====== TASK MATERIAL ======
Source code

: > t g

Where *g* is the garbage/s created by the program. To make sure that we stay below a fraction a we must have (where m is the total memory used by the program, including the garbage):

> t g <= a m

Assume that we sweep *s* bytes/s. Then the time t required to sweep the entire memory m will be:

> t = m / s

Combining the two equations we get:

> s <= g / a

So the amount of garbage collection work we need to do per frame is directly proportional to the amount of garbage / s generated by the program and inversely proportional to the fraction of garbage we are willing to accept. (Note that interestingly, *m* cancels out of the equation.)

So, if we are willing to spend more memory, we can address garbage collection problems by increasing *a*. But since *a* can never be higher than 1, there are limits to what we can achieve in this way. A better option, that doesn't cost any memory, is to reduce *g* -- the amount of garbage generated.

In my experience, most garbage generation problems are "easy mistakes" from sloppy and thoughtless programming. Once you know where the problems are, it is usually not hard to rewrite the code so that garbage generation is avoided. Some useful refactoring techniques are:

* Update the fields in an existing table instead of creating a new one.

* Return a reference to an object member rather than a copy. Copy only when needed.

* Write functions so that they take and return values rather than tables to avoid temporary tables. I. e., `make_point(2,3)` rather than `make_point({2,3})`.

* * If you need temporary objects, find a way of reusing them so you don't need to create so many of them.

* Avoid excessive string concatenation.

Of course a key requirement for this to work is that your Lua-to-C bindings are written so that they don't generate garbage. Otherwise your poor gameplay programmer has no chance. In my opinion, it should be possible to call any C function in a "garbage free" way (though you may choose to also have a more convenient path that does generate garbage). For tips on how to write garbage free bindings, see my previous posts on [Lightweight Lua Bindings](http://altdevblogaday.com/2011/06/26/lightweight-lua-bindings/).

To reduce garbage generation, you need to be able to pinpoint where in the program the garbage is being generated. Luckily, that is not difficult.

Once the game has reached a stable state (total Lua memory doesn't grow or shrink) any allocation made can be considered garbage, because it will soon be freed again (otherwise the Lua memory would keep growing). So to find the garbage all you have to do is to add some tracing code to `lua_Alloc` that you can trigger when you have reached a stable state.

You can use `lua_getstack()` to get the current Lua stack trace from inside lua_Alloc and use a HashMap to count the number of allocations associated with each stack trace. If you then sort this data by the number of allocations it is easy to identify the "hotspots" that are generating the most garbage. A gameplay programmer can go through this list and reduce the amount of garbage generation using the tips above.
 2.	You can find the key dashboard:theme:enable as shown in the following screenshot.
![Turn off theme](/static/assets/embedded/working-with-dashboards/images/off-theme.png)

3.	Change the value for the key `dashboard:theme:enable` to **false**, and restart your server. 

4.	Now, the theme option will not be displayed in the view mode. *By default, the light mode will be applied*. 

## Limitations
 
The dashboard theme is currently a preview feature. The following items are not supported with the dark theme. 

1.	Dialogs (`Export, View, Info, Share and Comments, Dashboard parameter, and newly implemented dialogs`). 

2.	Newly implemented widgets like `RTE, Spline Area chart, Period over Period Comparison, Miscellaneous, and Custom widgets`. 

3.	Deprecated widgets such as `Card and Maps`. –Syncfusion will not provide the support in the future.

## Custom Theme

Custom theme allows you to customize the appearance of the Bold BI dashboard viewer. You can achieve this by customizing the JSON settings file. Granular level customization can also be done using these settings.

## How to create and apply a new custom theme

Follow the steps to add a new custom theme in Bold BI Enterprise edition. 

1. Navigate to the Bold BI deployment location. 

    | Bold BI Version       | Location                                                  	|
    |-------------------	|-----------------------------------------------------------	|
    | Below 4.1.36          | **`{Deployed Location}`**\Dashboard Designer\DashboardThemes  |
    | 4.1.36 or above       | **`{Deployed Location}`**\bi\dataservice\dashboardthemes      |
======
**YOUR OBJECTIVE**
Repeat the listing above in full, exactly as given.

**TASK SOLUTION**
Source code

: > t g

Where *g* is the garbage/s created by the program. To make sure that we stay below a fraction a we must have (where m is the total memory used by the program, including the garbage):

> t g <= a m

Assume that we sweep *s* bytes/s. Then the time t required to sweep the entire memory m will be:

> t = m / s

Combining the two equations we get:

> s <= g / a

So the amount of garbage collection work we need to do per frame is directly proportional to the amount of garbage / s generated by the program and inversely proportional to the fraction of garbage we are willing to accept. (Note that interestingly, *m* cancels out of the equation.)

So, if we are willing to spend more memory, we can address garbage collection problems by increasing *a*. But since *a* can never be higher than 1, there are limits to what we can achieve in this way. A better option, that doesn't cost any memory, is to reduce *g* -- the amount of garbage generated.

In my experience, most garbage generation problems are "easy mistakes" from sloppy and thoughtless programming. Once you know where the problems are, it is usually not hard to rewrite the code so that garbage generation is avoided. Some useful refactoring techniques are:

* Update the fields in an existing table instead of creating a new one.

* Return a reference to an object member rather than a copy. Copy only when needed.

* Write functions so that they take and return values rather than tables to avoid temporary tables. I. e., `make_point(2,3)` rather than `make_point({2,3})`.

* * If you need temporary objects, find a way of reusing them so you don't need to create so many of them.

* Avoid excessive string concatenation.

Of course a key requirement for this to work is that your Lua-to-C bindings are written so that they don't generate garbage. Otherwise your poor gameplay programmer has no chance. In my opinion, it should be possible to call any C function in a "garbage free" way (though you may choose to also have a more convenient path that does generate garbage). For tips on how to write garbage free bindings, see my previous posts on [Lightweight Lua Bindings](http://altdevblogaday.com/2011/06/26/lightweight-lua-bindings/).

To reduce garbage generation, you need to be able to pinpoint where in the program the garbage is being generated. Luckily, that is not difficult.

Once the game has reached a stable state (total Lua memory doesn't grow or shrink) any allocation made can be considered garbage, because it will soon be freed again (otherwise the Lua memory would keep growing). So to find the garbage all you have to do is to add some tracing code to `lua_Alloc` that you can trigger when you have reached a stable state.

You can use `lua_getstack()` to get the current Lua stack trace from inside lua_Alloc and use a HashMap to count the number of allocations associated with each stack trace. If you then sort this data by the number of allocations it is easy to identify the "hotspots" that are generating the most garbage. A gameplay programmer can go through this list and reduce the amount of garbage generation using the tips above.
 2.	You can find the key dashboard:theme:enable as shown in the following screenshot.
![Turn off theme](/static/assets/embedded/working-with-dashboards/images/off-theme.png)

3.	Change the value for the key `dashboard:theme:enable` to **false**, and restart your server. 

4.	Now, the theme option will not be displayed in the view mode. *By default, the light mode will be applied*. 

## Limitations
 
The dashboard theme is currently a preview feature. The following items are not supported with the dark theme. 

1.	Dialogs (`Export, View, Info, Share and Comments, Dashboard parameter, and newly implemented dialogs`). 

2.	Newly implemented widgets like `RTE, Spline Area chart, Period over Period Comparison, Miscellaneous, and Custom widgets`. 

3.	Deprecated widgets such as `Card and Maps`. –Syncfusion will not provide the support in the future.

## Custom Theme

Custom theme allows you to customize the appearance of the Bold BI dashboard viewer. You can achieve this by customizing the JSON settings file. Granular level customization can also be done using these settings.

## How to create and apply a new custom theme

Follow the steps to add a new custom theme in Bold BI Enterprise edition. 

1. Navigate to the Bold BI deployment location. 

    | Bold BI Version       | Location                                                  	|
    |-------------------	|-----------------------------------------------------------	|
    | Below 4.1.36          | **`{Deployed Location}`**\Dashboard Designer\DashboardThemes  |
    | 4.1.36 or above       | **`{Deployed Location}`**\bi\dataservice\dashboardthemes      |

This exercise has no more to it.